When I was a child, she was a meticulous housekeeper, insisting on the towels being folded a certain way. All the sheets were evenly folded, and everything was in its place. She’s the only person I’ve ever known who could fold a contoured sheet like it just came out of the package. When I left home, I left her rules there. Now, I figure as long as the towels and sheets are in the linen closet, that’s good enough. I mean, I don’t wad them up and throw them in there, but by no far stretch of the imagination are they neatly folded. They’re on the shelf, so that counts, right?
I’m much more particular about my kitchen. My husband, bless his heart, is really good at doing the dishes after I cook. I try to focus in on that endearing trait when I’m searching through all the cabinets for my favorite tool. He just doesn’t seem to have the hang of putting things away. Now, cooking is an adventure. I search, then cook.
I can always be assured of one thing however, the tamale and pasta cookers are right where they belong. After years of never knowing where it would be after it came out of the dishwasher, I finally threatened him with never getting pasta or tamales again. I’m trying to figure out other ingenious threats that will work, but so far, no luck. I pad the time required to cook a meal by a half-hour—long enough for a scavenger hunt.
I’ve noticed that if I start cleaning, my husband will help out. I become the “dirt director,” however, and that bothers me more than him not helping at all. Why can’t men see what needs to be cleaned? Why do we have to point it out? I have a theory about that. It’s a throwback to all the sports they watch on TV. They’re so used to someone telling them what they’ve just seen via the instant replay; they can’t see things for themselves anymore. Except at work. His office wasn’t that bad. He came home one day and told me he’d cleaned it up. I wonder who told him to?

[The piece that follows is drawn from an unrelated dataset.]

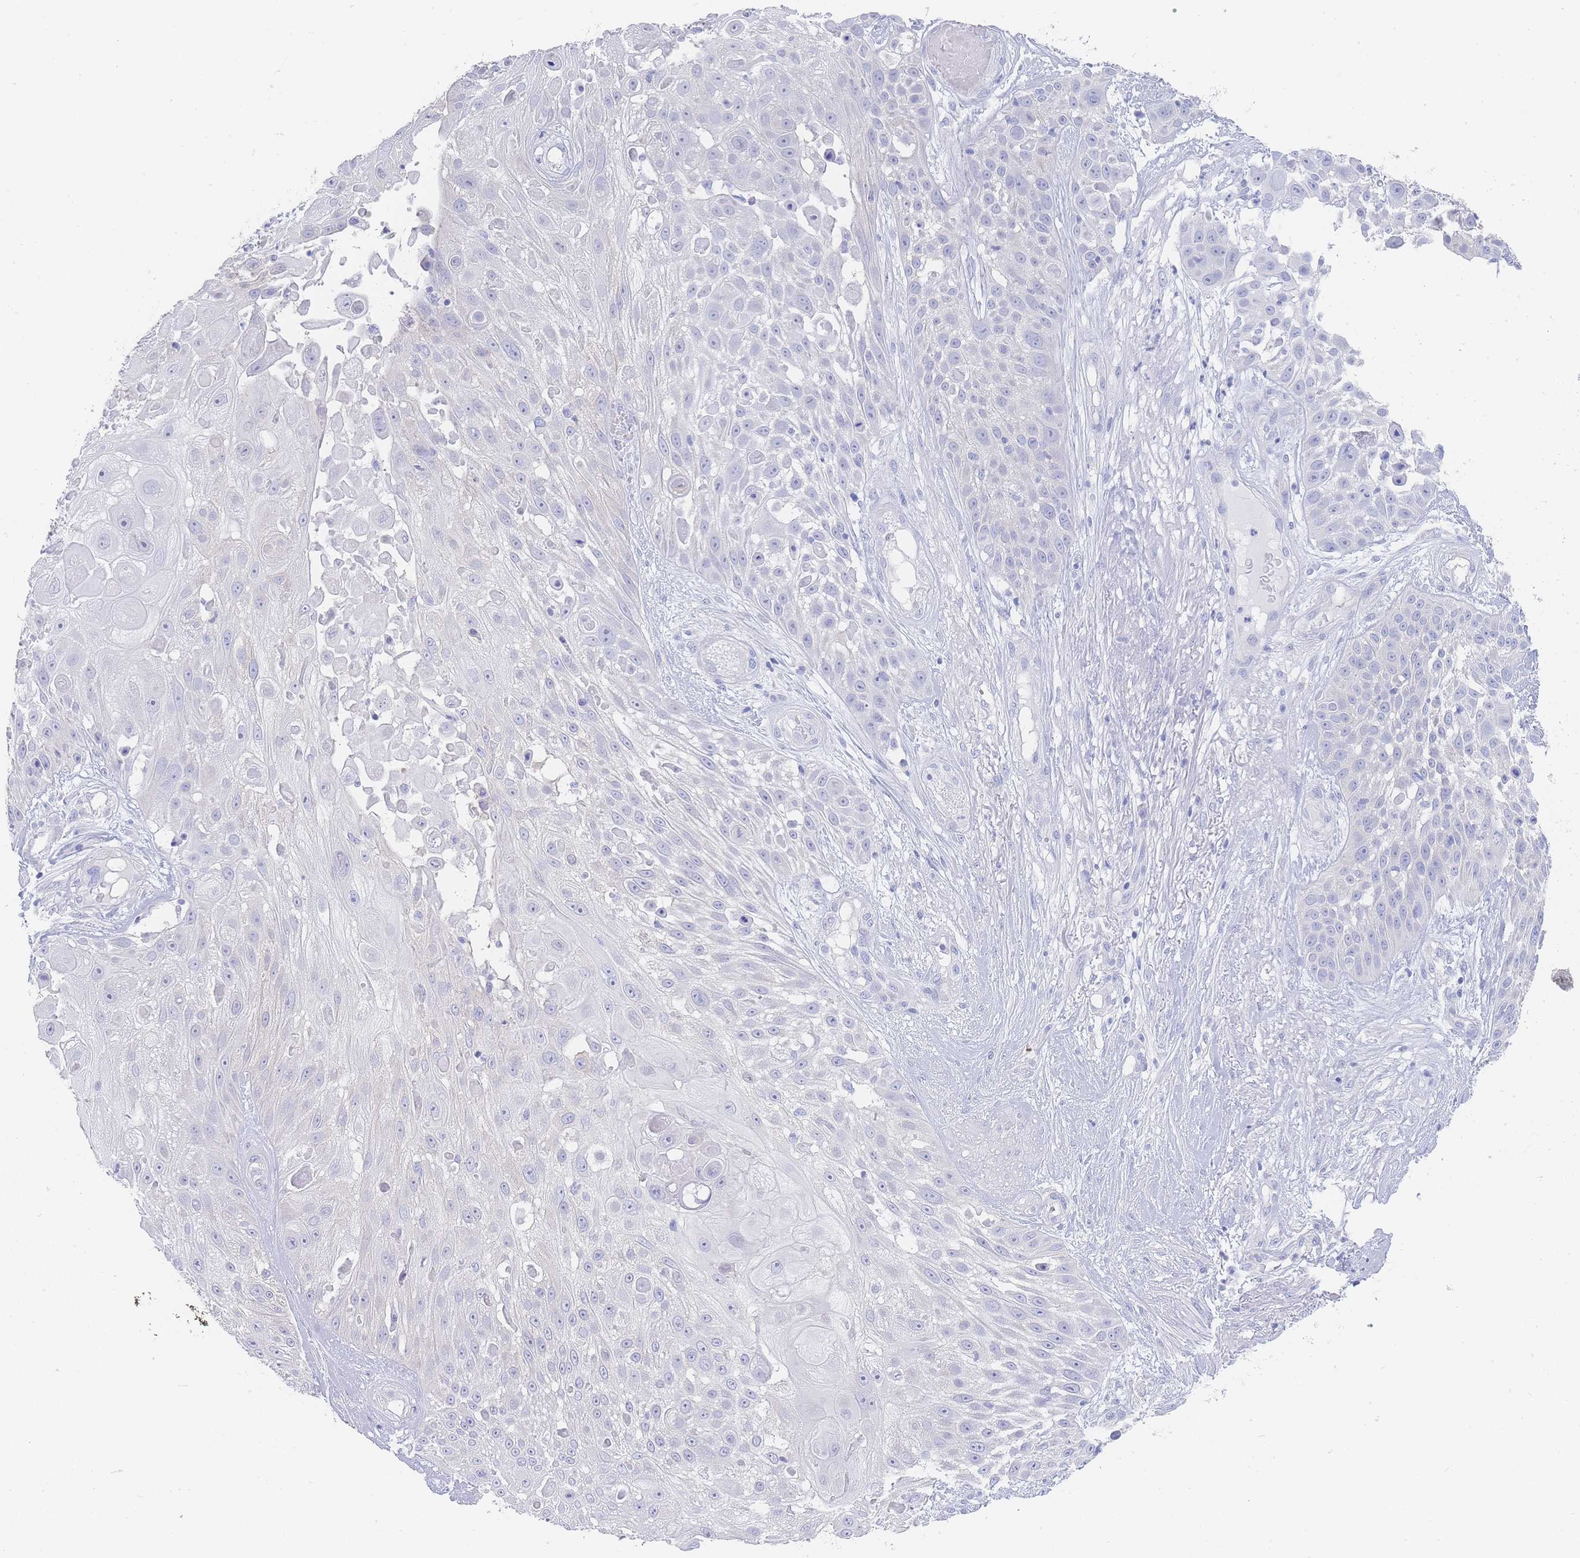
{"staining": {"intensity": "negative", "quantity": "none", "location": "none"}, "tissue": "skin cancer", "cell_type": "Tumor cells", "image_type": "cancer", "snomed": [{"axis": "morphology", "description": "Squamous cell carcinoma, NOS"}, {"axis": "topography", "description": "Skin"}], "caption": "DAB immunohistochemical staining of human skin cancer demonstrates no significant staining in tumor cells.", "gene": "LZTFL1", "patient": {"sex": "female", "age": 86}}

I know my husband isn’t alone in this. One of the young girls at work told me she was having a problem with her spouse. He wouldn’t clean up to her standards. Basically, if it were within easy access, he’d take care of it, but if it wasn’t, he wouldn’t. I told her if she ever found out how to take care of the problem, let me know. I’m still waiting.

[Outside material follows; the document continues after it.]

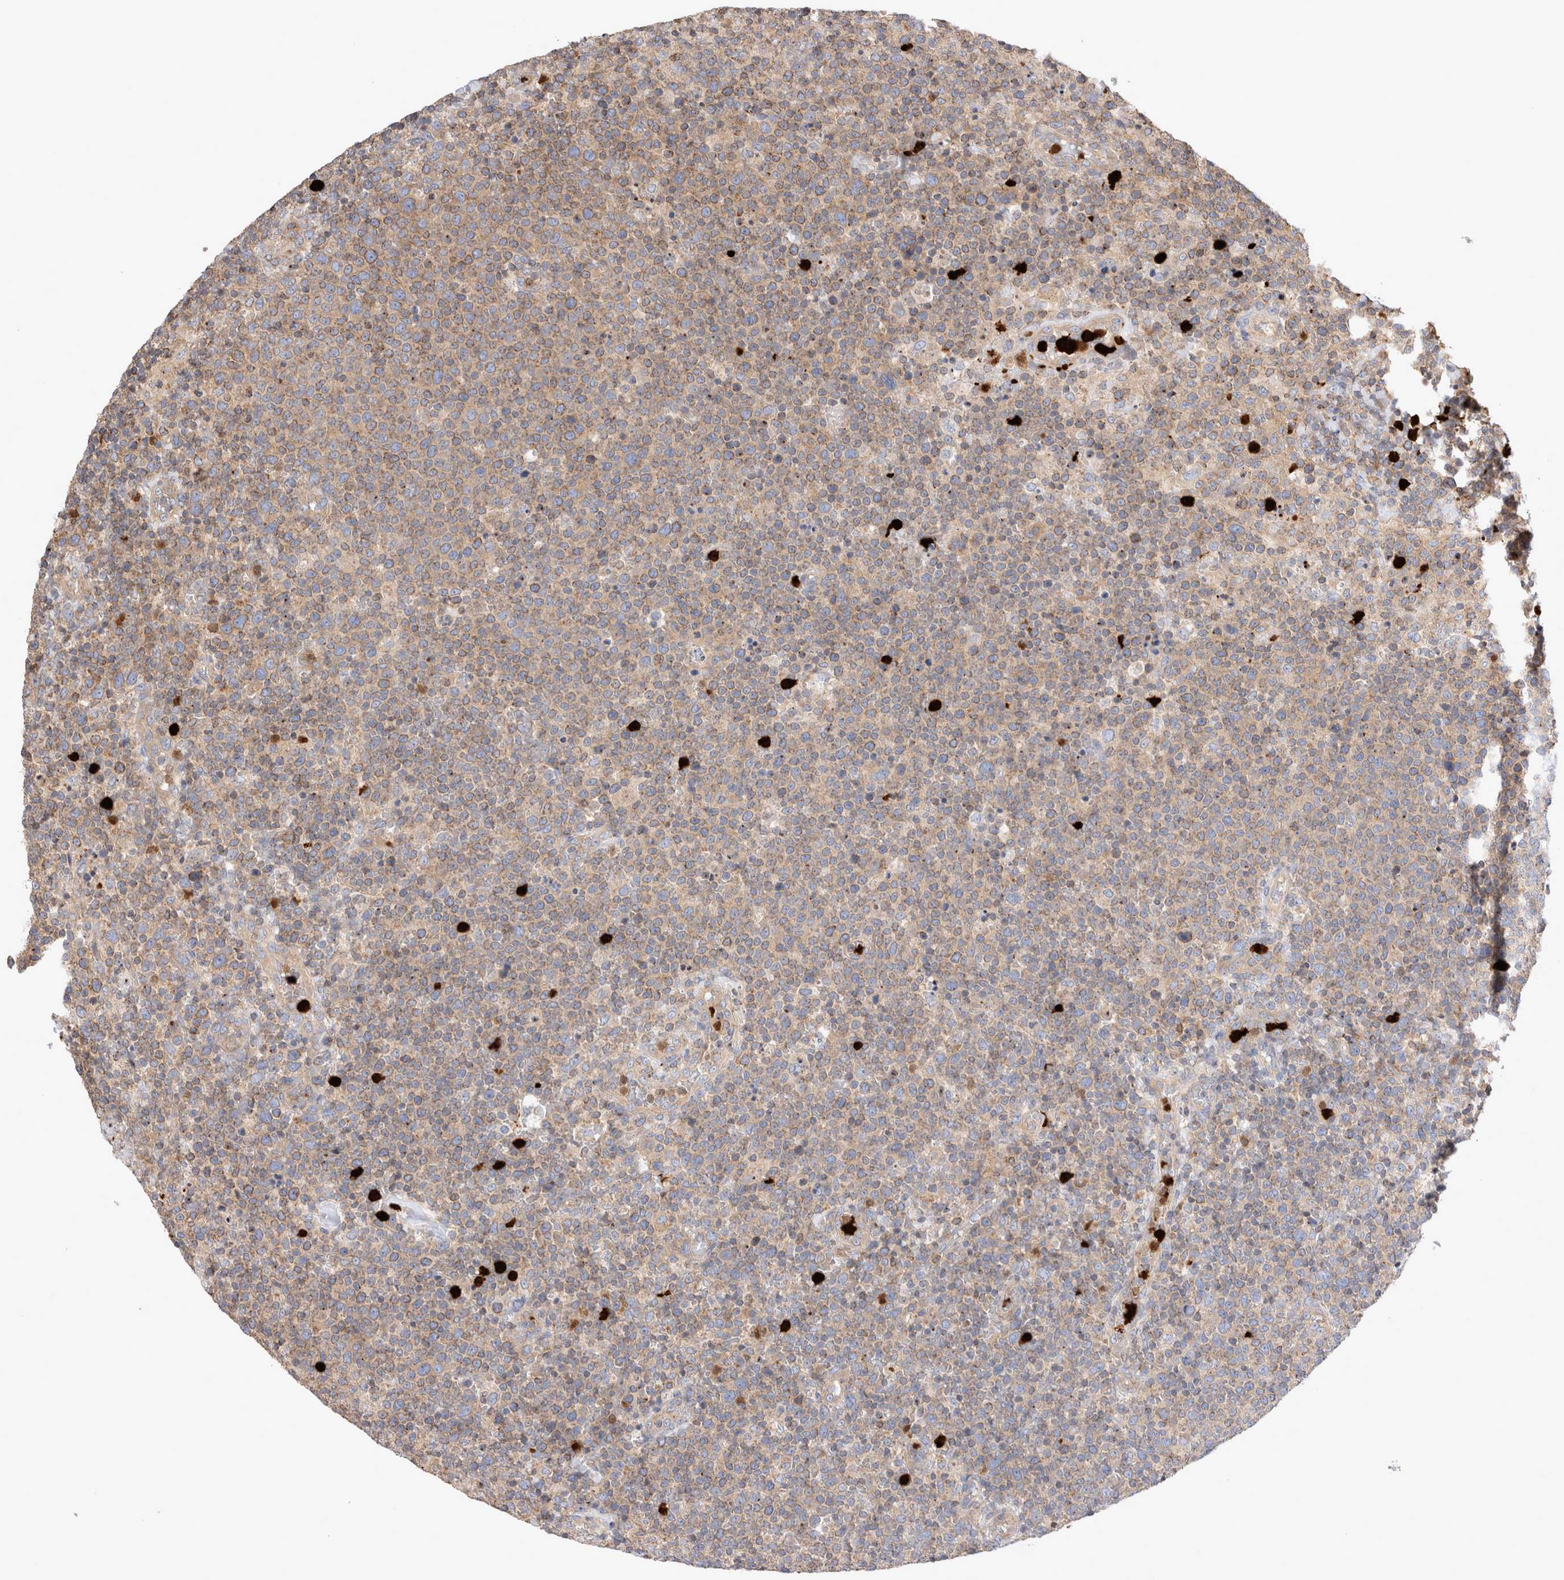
{"staining": {"intensity": "weak", "quantity": ">75%", "location": "cytoplasmic/membranous"}, "tissue": "lymphoma", "cell_type": "Tumor cells", "image_type": "cancer", "snomed": [{"axis": "morphology", "description": "Malignant lymphoma, non-Hodgkin's type, High grade"}, {"axis": "topography", "description": "Lymph node"}], "caption": "Weak cytoplasmic/membranous protein expression is seen in approximately >75% of tumor cells in lymphoma.", "gene": "NXT2", "patient": {"sex": "male", "age": 61}}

I used to feel sorry for Edith on “All in the Family.” You never saw Archie Bunker helping out around the house. He just sat in his chair, spouted platitudes, watched TV, and ate dinner. Not much more. In hindsight, I think she had the right idea. She never had to worry about where anything was and never felt frustrated about Archie not helping. It was a given he wouldn’t. A stress-free situation, if you ask me.
I think women are born with a cleaning gene. I want science to start working on my theory. They research everything else, why not this? Think about the possibilities. If they could isolate the cleaning gene, perhaps we could inject our spouses with it. It could be like a prenuptial agreement. Agree to get injected prior to getting married. What a great idea.
I feel guilty about being so critical. I try to remind myself that a lot of husbands don’t help around the house at all. That attitude will usually last about a day or two after I’ve nagged him, then I go back to my old ways. Do you think that’s what the Bible has in mind when it talks about wives being submissive to their husbands? To be thankful they’re home helping clean and hiding stuff, instead of not helping at all? I prefer to think it isn’t referring to just giving into a kitchen in disarray, since back in Biblical times, they didn’t have so many cabinets and kitchen toys. If the husbands helped around the house, there was only one pot to put away. Back then, the wives didn’t have to do a scavenger hunt to cook dinner.
Do we have to clean houses in heaven? Do you suppose we’ll have maid service? I hope not, because I’ll have to make sure the house is spotless before they get there. I wouldn’t want them to think I’m a slob. I talk a good game about cleaning, but we all have our dirty little secrets. (Pun intended!) My craft room never seems to stay clean. It’s not as bad as Ed’s home office, but it’s not good. I swear I can clean it one day and by the next it’s a mess. How does that even happen? The cobbler supposedly had little elves who came in the middle of the night to make shoes for him. Our elves mess up the place, then hide and snicker at me when they see my reaction. Since cleanliness is next to godliness, I sure hope Father will look at my heart and not my house when he makes the decision on whether I’m clean enough to enter heaven.